=== Passage shown ===

A widespread internet disruption on Tuesday affected several major platforms, including social network X and AI chatbot ChatGPT, after US-based online services provider Cloudflare revealed it had been hit by what it described as a “latent bug.”
According to web monitoring platform Downdetector, users also experienced difficulties accessing “League of Legends” and select Google and OpenAI services. Cloudflare, known for its cybersecurity infrastructure and for handling an estimated 20 percent of global internet traffic, saw its stock drop by 1.5 percent in morning trading.

Cloudflare’s chief technology officer, Dane Knecht, acknowledged the issue in a message posted on X, stating that the company had “failed our customers and the broader internet when a problem in Cloudflare network impacted large amounts of traffic that rely on us.” He confirmed that the disruption had been resolved, explaining that “a latent bug in a service underpinning our bot mitigation capability started to crash after a routine configuration change we made.”
Before the announcement, Cloudflare had noted “a spike in unusual traffic” affecting one of its services.
The incident echoed outages experienced by Amazon Web Services (AWS) and Microsoft’s cloud systems last month, which had similarly disrupted online services for gaming platforms, businesses, and transportation companies.

Alan Woodward, a cybersecurity professor at the University of Surrey, said the recurrence of such outages highlights the concentration of global internet infrastructure in the hands of a few dominant providers. He explained that while the size and reach of these companies allow them to serve major brands at scale, the consequences of failures can be far-reaching, describing the situation as a double-edged sword.
What you should know
The outage underscores how heavily the digital world relies on Cloudflare and other major cloud providers to keep essential services running.
While their massive infrastructure supports global connectivity, it also means that a single bug or disruption can ripple across numerous platforms at once, affecting social media, gaming networks, and AI tools used daily by millions.

===

• _Aim of the task_:
Copy out the entire article on the Cloudflare outage word for word.

=== Recorded information ===

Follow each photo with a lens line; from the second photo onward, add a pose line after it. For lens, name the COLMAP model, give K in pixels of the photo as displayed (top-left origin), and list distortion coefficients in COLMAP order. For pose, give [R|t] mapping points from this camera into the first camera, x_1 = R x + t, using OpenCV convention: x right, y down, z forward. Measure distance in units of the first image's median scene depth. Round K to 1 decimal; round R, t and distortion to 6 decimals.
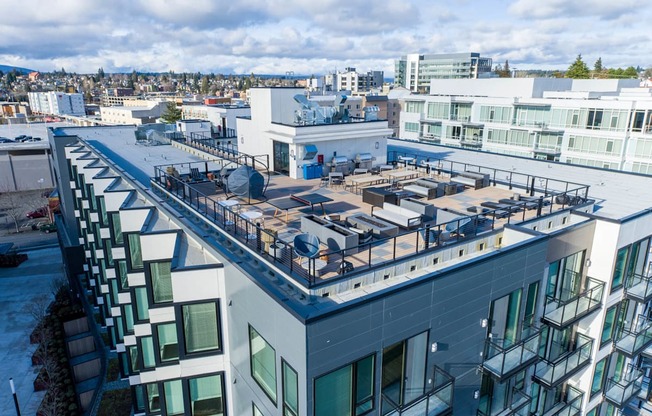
lens RADIAL K [[444.0, 0, 326.0], [0, 444.0, 208.0], [0, 0, 1]] dist [0.006779, 0.004670]
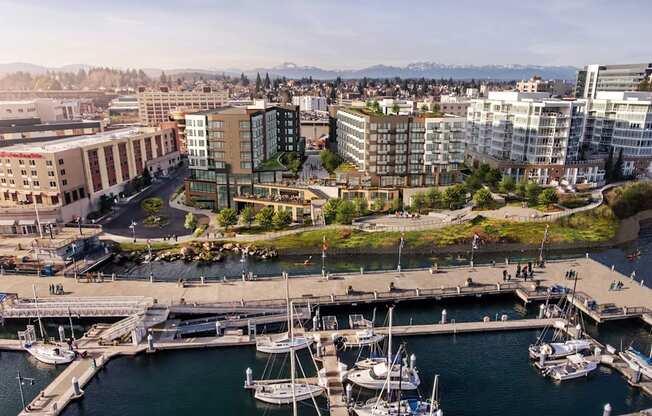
lens RADIAL K [[444.0, 0, 326.0], [0, 444.0, 208.0], [0, 0, 1]] dist [0.006779, 0.004670]
pose [[0.888710, 0.121910, -0.441965, 0.051624], [-0.126463, 0.991784, 0.019276, 0.028214], [0.440684, 0.038761, 0.896825, -0.109520]]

===

• _Output for this task_:
A widespread internet disruption on Tuesday affected several major platforms, including social network X and AI chatbot ChatGPT, after US-based online services provider Cloudflare revealed it had been hit by what it described as a “latent bug.”
According to web monitoring platform Downdetector, users also experienced difficulties accessing “League of Legends” and select Google and OpenAI services. Cloudflare, known for its cybersecurity infrastructure and for handling an estimated 20 percent of global internet traffic, saw its stock drop by 1.5 percent in morning trading.

Cloudflare’s chief technology officer, Dane Knecht, acknowledged the issue in a message posted on X, stating that the company had “failed our customers and the broader internet when a problem in Cloudflare network impacted large amounts of traffic that rely on us.” He confirmed that the disruption had been resolved, explaining that “a latent bug in a service underpinning our bot mitigation capability started to crash after a routine configuration change we made.”
Before the announcement, Cloudflare had noted “a spike in unusual traffic” affecting one of its services.
The incident echoed outages experienced by Amazon Web Services (AWS) and Microsoft’s cloud systems last month, which had similarly disrupted online services for gaming platforms, businesses, and transportation companies.

Alan Woodward, a cybersecurity professor at the University of Surrey, said the recurrence of such outages highlights the concentration of global internet infrastructure in the hands of a few dominant providers. He explained that while the size and reach of these companies allow them to serve major brands at scale, the consequences of failures can be far-reaching, describing the situation as a double-edged sword.
What you should know
The outage underscores how heavily the digital world relies on Cloudflare and other major cloud providers to keep essential services running.
While their massive infrastructure supports global connectivity, it also means that a single bug or disruption can ripple across numerous platforms at once, affecting social media, gaming networks, and AI tools used daily by millions.